Lucky I bump into this blogpost of yours. We are just looking for a solution to replace the time based refresh to event based triggers. I’m thinking of using system manager (mstr) to play the role of the trigger service as you call it. Have u any experience with it?
I have not used it for more than a POC, but System Manager is just a bulk operation tool and I don’t believe it would be used in this context. You’d still need some way for your ETL to tell your Cube to refresh, so you’d either just call Command Manager directly, or you’d use some kind of central monitoring system like the one I’ve outlined above.

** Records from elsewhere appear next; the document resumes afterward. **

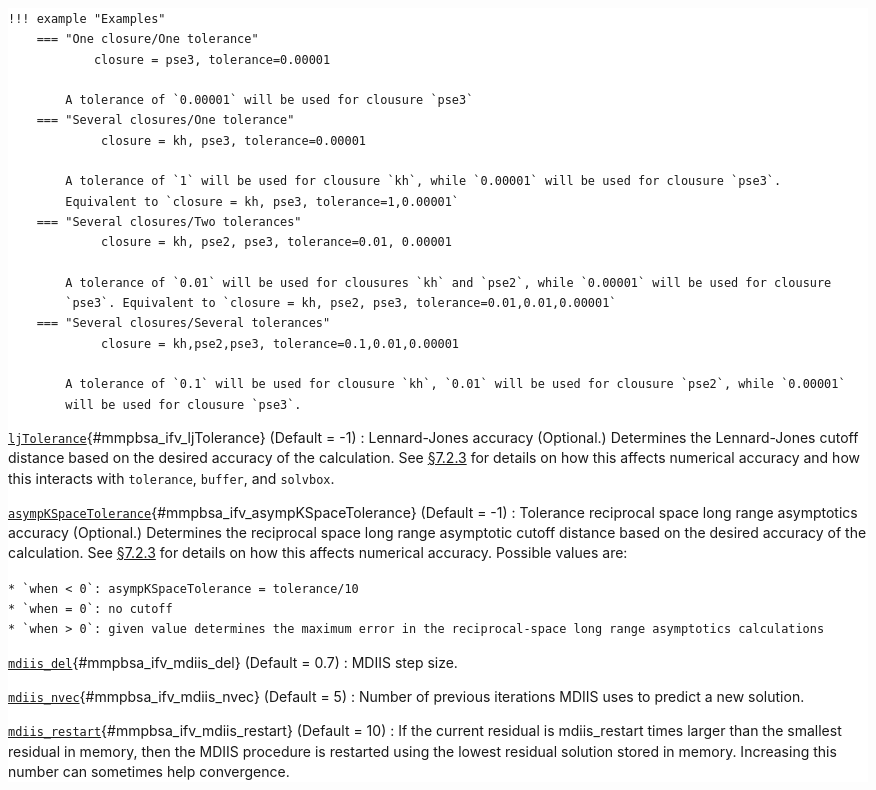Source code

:     !!! example "Examples"
        === "One closure/One tolerance"
                closure = pse3, tolerance=0.00001
            
            A tolerance of `0.00001` will be used for clousure `pse3`
        === "Several closures/One tolerance"
                 closure = kh, pse3, tolerance=0.00001

            A tolerance of `1` will be used for clousure `kh`, while `0.00001` will be used for clousure `pse3`. 
            Equivalent to `closure = kh, pse3, tolerance=1,0.00001`
        === "Several closures/Two tolerances"
                 closure = kh, pse2, pse3, tolerance=0.01, 0.00001

            A tolerance of `0.01` will be used for clousures `kh` and `pse2`, while `0.00001` will be used for clousure 
            `pse3`. Equivalent to `closure = kh, pse2, pse3, tolerance=0.01,0.01,0.00001`
        === "Several closures/Several tolerances"
                 closure = kh,pse2,pse3, tolerance=0.1,0.01,0.00001

            A tolerance of `0.1` will be used for clousure `kh`, `0.01` will be used for clousure `pse2`, while `0.00001` 
            will be used for clousure `pse3`.


[`ljTolerance`](#mmpbsa_ifv_ljTolerance){#mmpbsa_ifv_ljTolerance} (Default = -1)
:   Lennard-Jones accuracy (Optional.) Determines the Lennard-Jones cutoff distance based on the desired accuracy of 
the calculation. See [§7.2.3](https://ambermd.org/doc12/Amber21.pdf#subsection.7.2.3) for details on how this affects 
numerical accuracy and how this interacts with `tolerance`, `buffer`, and `solvbox`.


[`asympKSpaceTolerance`](#mmpbsa_ifv_asympKSpaceTolerance){#mmpbsa_ifv_asympKSpaceTolerance} (Default = -1)
:   Tolerance reciprocal space long range asymptotics accuracy (Optional.) Determines the reciprocal space long 
range asymptotic cutoff distance based on the desired accuracy of the calculation. 
See [§7.2.3](https://ambermd.org/doc12/Amber21.pdf#subsection.7.2.3) for details on how this affects numerical 
accuracy. Possible values are:

    * `when < 0`: asympKSpaceTolerance = tolerance/10
    * `when = 0`: no cutoff
    * `when > 0`: given value determines the maximum error in the reciprocal-space long range asymptotics calculations


[`mdiis_del`](#mmpbsa_ifv_mdiis_del){#mmpbsa_ifv_mdiis_del} (Default = 0.7)
:   MDIIS step size.


[`mdiis_nvec`](#mmpbsa_ifv_mdiis_nvec){#mmpbsa_ifv_mdiis_nvec} (Default = 5)
:   Number of previous iterations MDIIS uses to predict a new solution.


[`mdiis_restart`](#mmpbsa_ifv_mdiis_restart){#mmpbsa_ifv_mdiis_restart} (Default = 10)
:   If the current residual is mdiis_restart times larger than the smallest residual in memory, then the MDIIS 
procedure is restarted using the lowest residual solution stored in memory. Increasing this number can sometimes 
help convergence.
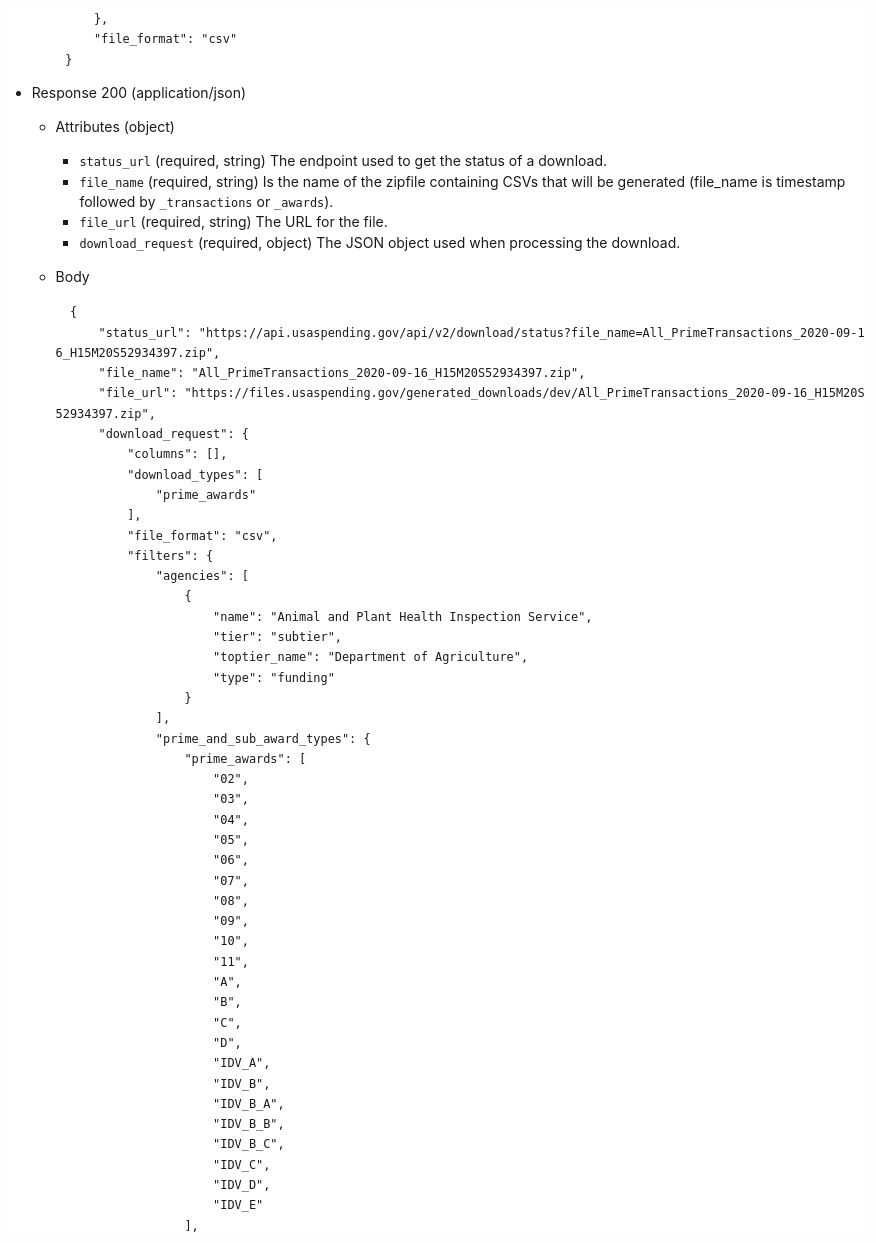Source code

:                 },
                "file_format": "csv"
            }


+ Response 200 (application/json)
    + Attributes (object)
        + `status_url` (required, string)
            The endpoint used to get the status of a download.
        + `file_name` (required, string)
            Is the name of the zipfile containing CSVs that will be generated (file_name is timestamp followed by `_transactions` or `_awards`).
        + `file_url` (required, string)
            The URL for the file.
        + `download_request` (required, object)
            The JSON object used when processing the download.

    + Body

            {
                "status_url": "https://api.usaspending.gov/api/v2/download/status?file_name=All_PrimeTransactions_2020-09-16_H15M20S52934397.zip",
                "file_name": "All_PrimeTransactions_2020-09-16_H15M20S52934397.zip",
                "file_url": "https://files.usaspending.gov/generated_downloads/dev/All_PrimeTransactions_2020-09-16_H15M20S52934397.zip",
                "download_request": {
                    "columns": [],
                    "download_types": [
                        "prime_awards"
                    ],
                    "file_format": "csv",
                    "filters": {
                        "agencies": [
                            {
                                "name": "Animal and Plant Health Inspection Service",
                                "tier": "subtier",
                                "toptier_name": "Department of Agriculture",
                                "type": "funding"
                            }
                        ],
                        "prime_and_sub_award_types": {
                            "prime_awards": [
                                "02",
                                "03",
                                "04",
                                "05",
                                "06",
                                "07",
                                "08",
                                "09",
                                "10",
                                "11",
                                "A",
                                "B",
                                "C",
                                "D",
                                "IDV_A",
                                "IDV_B",
                                "IDV_B_A",
                                "IDV_B_B",
                                "IDV_B_C",
                                "IDV_C",
                                "IDV_D",
                                "IDV_E"
                            ],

Not sure how much overhead will be for the server for this continous polling process but we have Control-M setup for this job, where ETL job completion triggers BI jobs. We have this setup for “Cache clear” , “Cube Refresh” etc. However emailing facility was easy to establish since 921, but with System Manager in MSTR that too become available. However your method will definitly save additional S/w costs. Thank you Brian for sharing this. write up was wonderful as always.
Sounds quite good,
do you have any of these scripts open sourced? Not only Trigger, but also things related to the format of Tableau workbooks files.
Would be quite useful for community.
I actually rewrote this system recently and I think the code is pretty clean, accessible and presentable now that I could share it. I’ll look into updating this post when I can.
I did work with some others on some scripts to chop up the Tableau workbook files and we had some demos that we showed at the Tableau Conference, but we never followed through with productionalizing any of it. We kind of went a different direction from all of the Tableau hacking and mostly lost interest in those kinds of projects. It was pretty straight forward though, just working with XML, and we didn’t find anything too complicated in there that we couldn’t reverse engineer from just looking at it or doing a diff after saving a change.
Brian.
We use Tivoli to run our ETL and the final job triggers a .bat file on our server to trigger MicroStrategy events to build cubes. The trick is when to trigger subscriptions once the cubes are completed. I created a cube monitor that leverages the iServer SDK to check statuses for one or multiple cubes. Once they are finished loading, the subscription event is triggered.
Hi Rich, in order to trigger the subscriptions after the cubes are refreshed, you could use MicroStrategy System Manager which you aren’t already aware is basically a workflow definition system. You could write command manager scripts to trigger the events that you want and arrange them so that the subscriptions are triggered only when the cube refreshes are successful. Am I missing something? Having said that, I would love to hear more about the cube monitor that you have built.
Brian, have you ever build a trigger when the Tableau extract finished by triggering the subscription schedule to send out the email to users that report data was refreshed on server.